[READING PASSAGE]

┄┄┄┄┄┄

Sir Thomas Francis Fremantle
1765-1819. He was born on 20 November 1765, the third son of John Fremantle of Aston Abbots in Buckinghamshire, and of his wife, Frances Edwards. He was the elder brother of Sir William Fremantle, a prominent member of Lord Grenville’s party who served in the ‘Ministry of all the Talents’ in 1806. His three brothers all joined the Army.
In July 1777 Fremantle entered the Navy aboard the frigate Hussar 28, Captain Elliott Salter, serving off Portugal, and on 1 December 1779 he joined Captain Hyde Parker on the Phoenix 44, which vessel was wrecked on Cuba in the Great Hurricanes of October 1780. He remained in Jamaica after the crew had been rescued, joining the Ruby 64, Captain John Cowling, and removing with that officer to the Ramillies 74 in February 1781 and the Sandwich 90 in February 1782.
Still in the West Indies, he was commissioned lieutenant on 13 March 1782 and placed in command of the French-built brig Port Antonio 12 before moving three weeks later to the Vaughan 16, Commanders David Stow and Francis Pickmore. After nine months with this vessel he removed to the Tickler 12, which had the misfortune to be captured off the north coast of Cuba by the French Triton 64 on 1 April 1783 in the dying stages of the war. The crew were taken prisoner to Havana but were quickly exchanged, and upon returning to Jamaica Fremantle was able to obtain passage home aboard a merchantman.
His next appointment was to the Camilla 20, Captain John Hutt, in which he served for three years in the West Indies as her first lieutenant before he returned home in December 1787 to take up residence in London. During the Spanish Armament of 1790 he briefly served upon the Brunswick 74 from May -October, again captained by Sir Hyde Parker.

┄┄┄┄┄┄

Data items
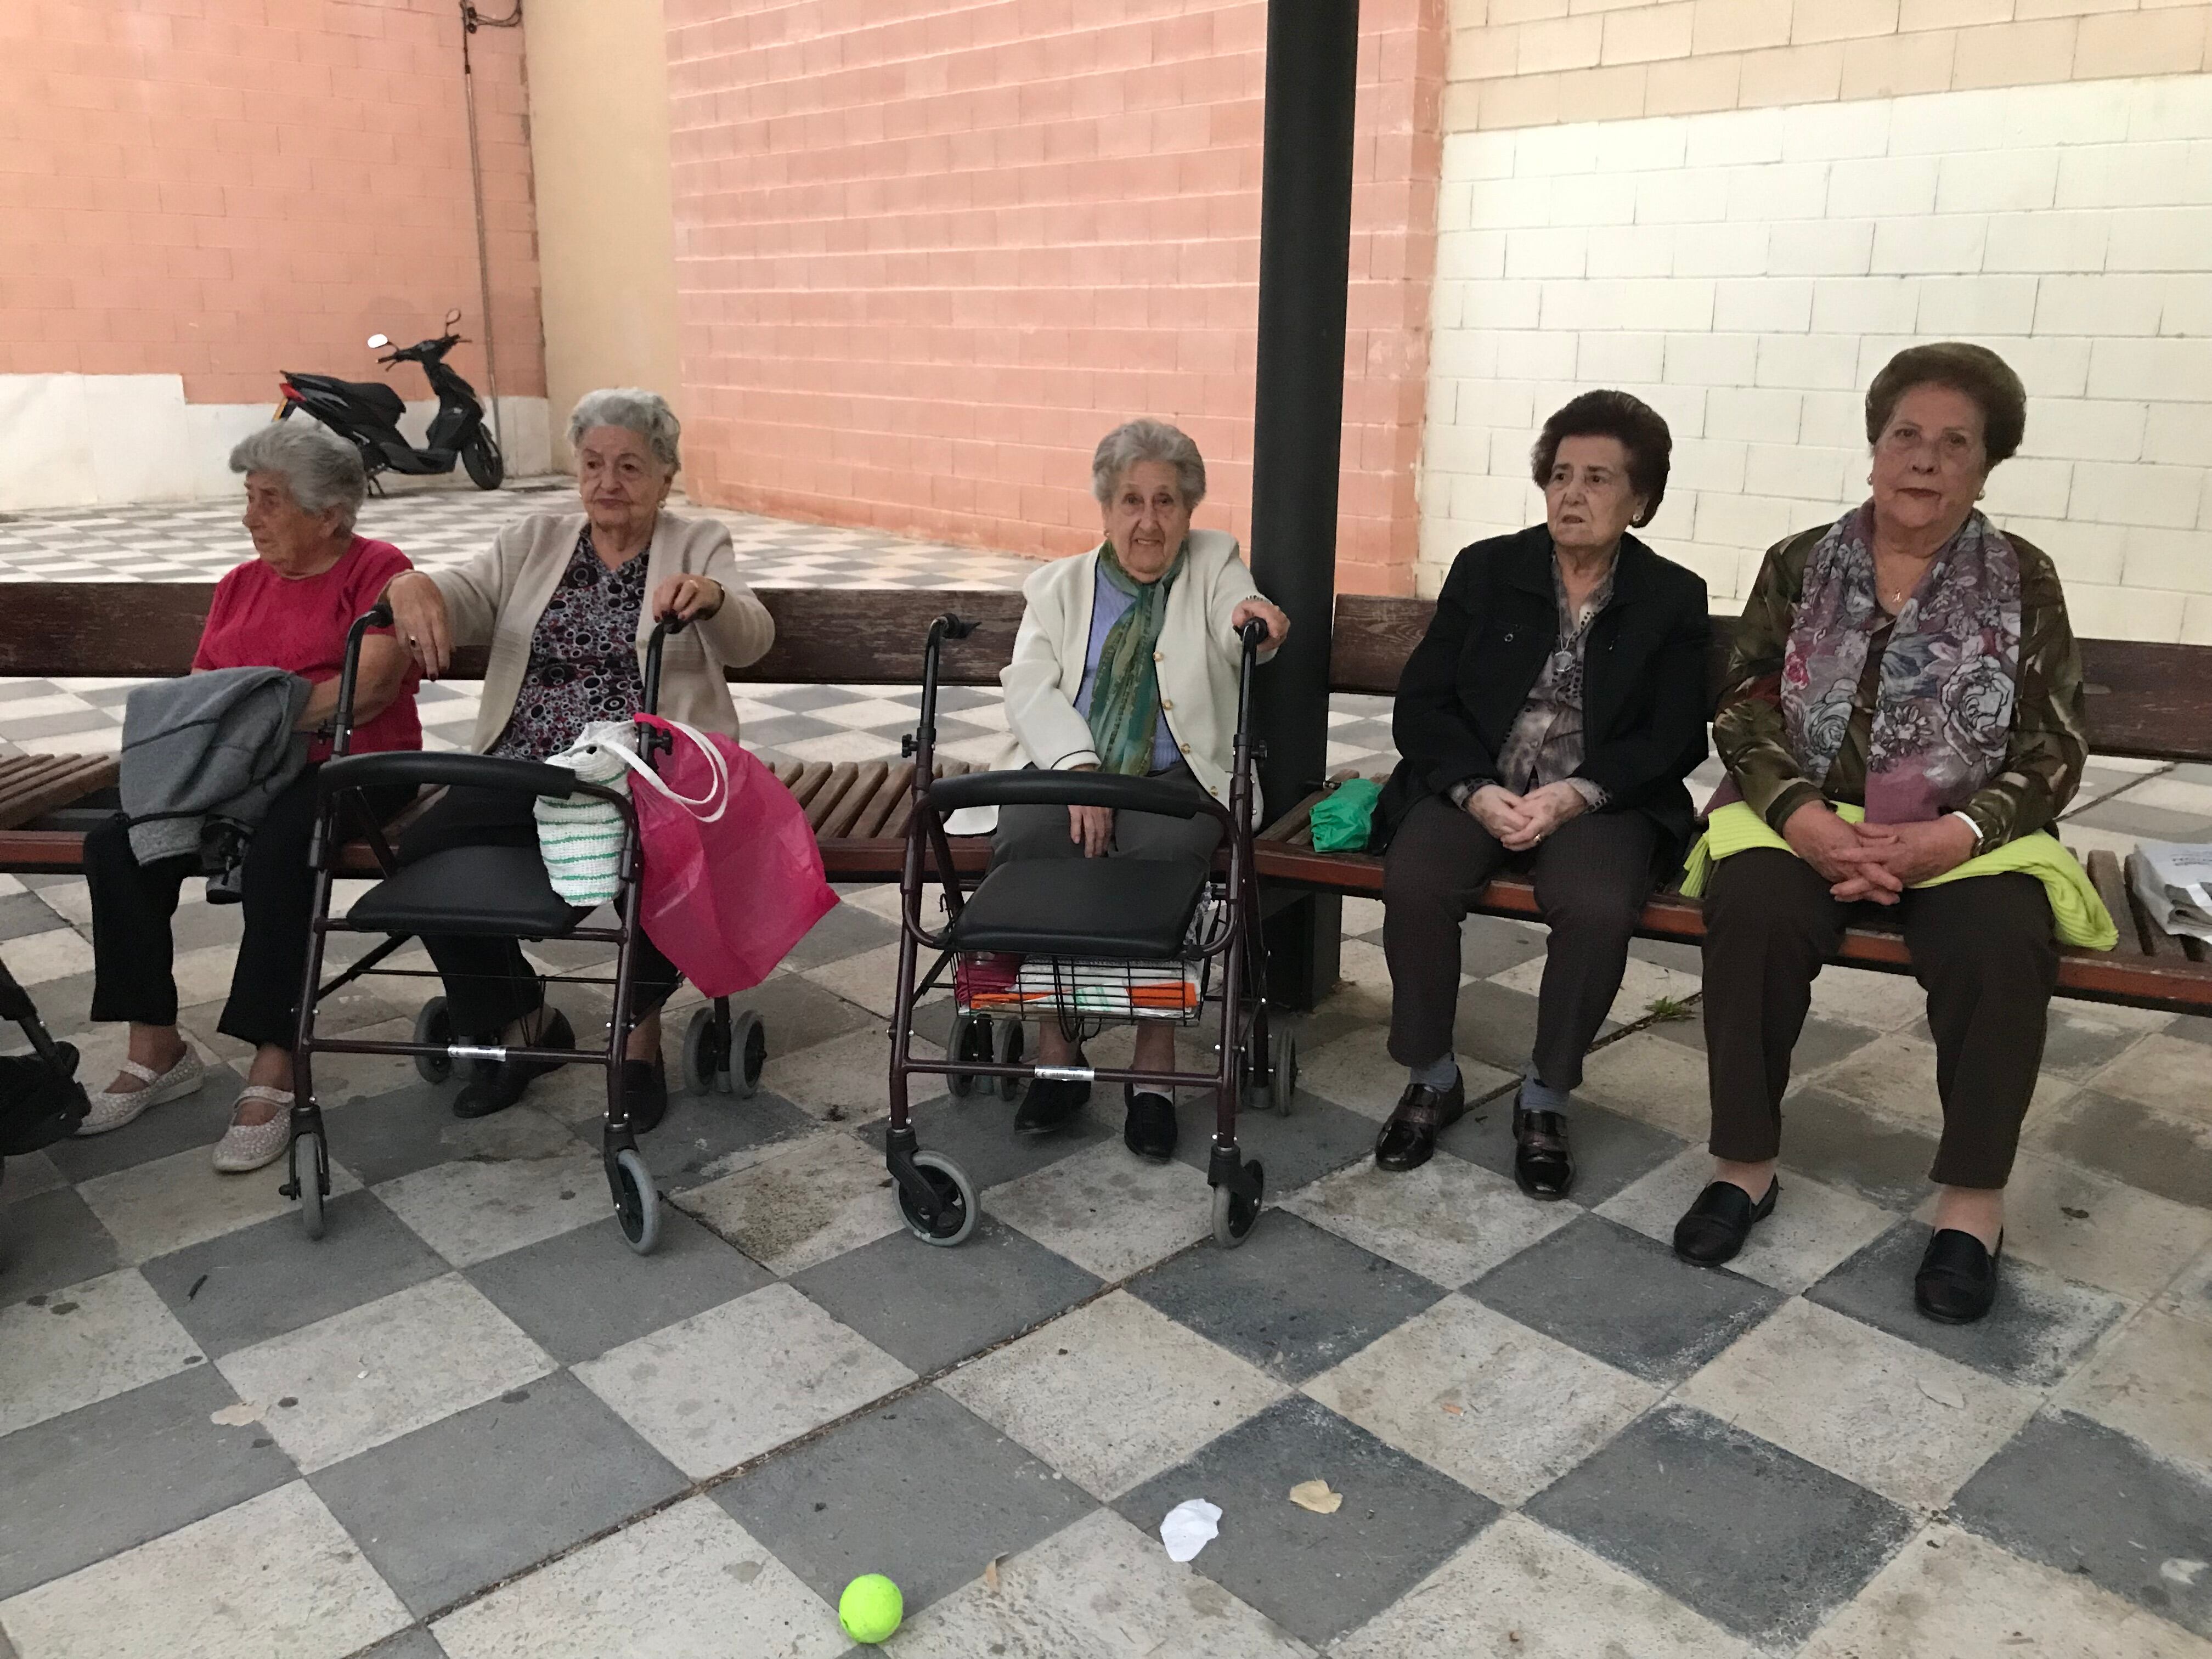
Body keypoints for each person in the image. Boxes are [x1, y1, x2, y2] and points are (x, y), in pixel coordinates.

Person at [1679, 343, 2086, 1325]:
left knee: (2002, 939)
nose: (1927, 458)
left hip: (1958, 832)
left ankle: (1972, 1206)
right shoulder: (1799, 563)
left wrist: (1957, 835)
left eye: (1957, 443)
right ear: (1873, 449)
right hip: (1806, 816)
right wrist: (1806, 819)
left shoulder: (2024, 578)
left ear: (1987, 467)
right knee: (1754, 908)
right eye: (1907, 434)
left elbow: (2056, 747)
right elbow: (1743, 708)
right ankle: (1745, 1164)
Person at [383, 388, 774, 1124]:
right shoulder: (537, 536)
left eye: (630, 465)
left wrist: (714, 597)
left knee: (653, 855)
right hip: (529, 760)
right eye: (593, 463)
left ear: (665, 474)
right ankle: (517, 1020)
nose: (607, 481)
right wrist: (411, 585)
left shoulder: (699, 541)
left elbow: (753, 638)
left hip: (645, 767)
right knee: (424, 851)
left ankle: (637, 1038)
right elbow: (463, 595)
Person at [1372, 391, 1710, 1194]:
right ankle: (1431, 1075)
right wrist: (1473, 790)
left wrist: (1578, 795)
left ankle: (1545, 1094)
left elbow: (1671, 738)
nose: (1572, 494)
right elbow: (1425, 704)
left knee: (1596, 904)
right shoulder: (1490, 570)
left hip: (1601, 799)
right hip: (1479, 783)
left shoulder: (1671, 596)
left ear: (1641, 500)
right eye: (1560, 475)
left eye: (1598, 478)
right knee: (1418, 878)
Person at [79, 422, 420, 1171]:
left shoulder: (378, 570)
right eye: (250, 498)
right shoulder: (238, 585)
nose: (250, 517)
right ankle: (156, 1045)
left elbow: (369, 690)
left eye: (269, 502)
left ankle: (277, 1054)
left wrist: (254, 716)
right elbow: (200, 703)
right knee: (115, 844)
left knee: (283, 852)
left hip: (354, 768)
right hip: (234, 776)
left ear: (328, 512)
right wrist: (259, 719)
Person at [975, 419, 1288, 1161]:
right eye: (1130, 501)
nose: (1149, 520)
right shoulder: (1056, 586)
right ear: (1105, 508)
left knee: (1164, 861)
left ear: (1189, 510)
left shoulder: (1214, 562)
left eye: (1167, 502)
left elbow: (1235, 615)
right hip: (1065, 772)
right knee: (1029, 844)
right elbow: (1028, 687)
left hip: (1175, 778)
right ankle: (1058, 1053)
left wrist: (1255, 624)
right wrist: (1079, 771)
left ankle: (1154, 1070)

┄┄┄┄┄┄

[ACTIONS TO TAKE]
- A) From the Fremantle biography, list every person named as a captain or commander of a ship on which Fremantle served.
- B) Reproduce the passage of the Fremantle biography that begins at the words "Still in the" and stops after the words "aboard a merchantman.".

[COMPLETED EXERCISE]
- A)
Elliott Salter
Hyde Parker
John Cowling
David Stow
Francis Pickmore
John Hutt

- B)
Still in the West Indies, he was commissioned lieutenant on 13 March 1782 and placed in command of the French-built brig Port Antonio 12 before moving three weeks later to the Vaughan 16, Commanders David Stow and Francis Pickmore. After nine months with this vessel he removed to the Tickler 12, which had the misfortune to be captured off the north coast of Cuba by the French Triton 64 on 1 April 1783 in the dying stages of the war. The crew were taken prisoner to Havana but were quickly exchanged, and upon returning to Jamaica Fremantle was able to obtain passage home aboard a merchantman.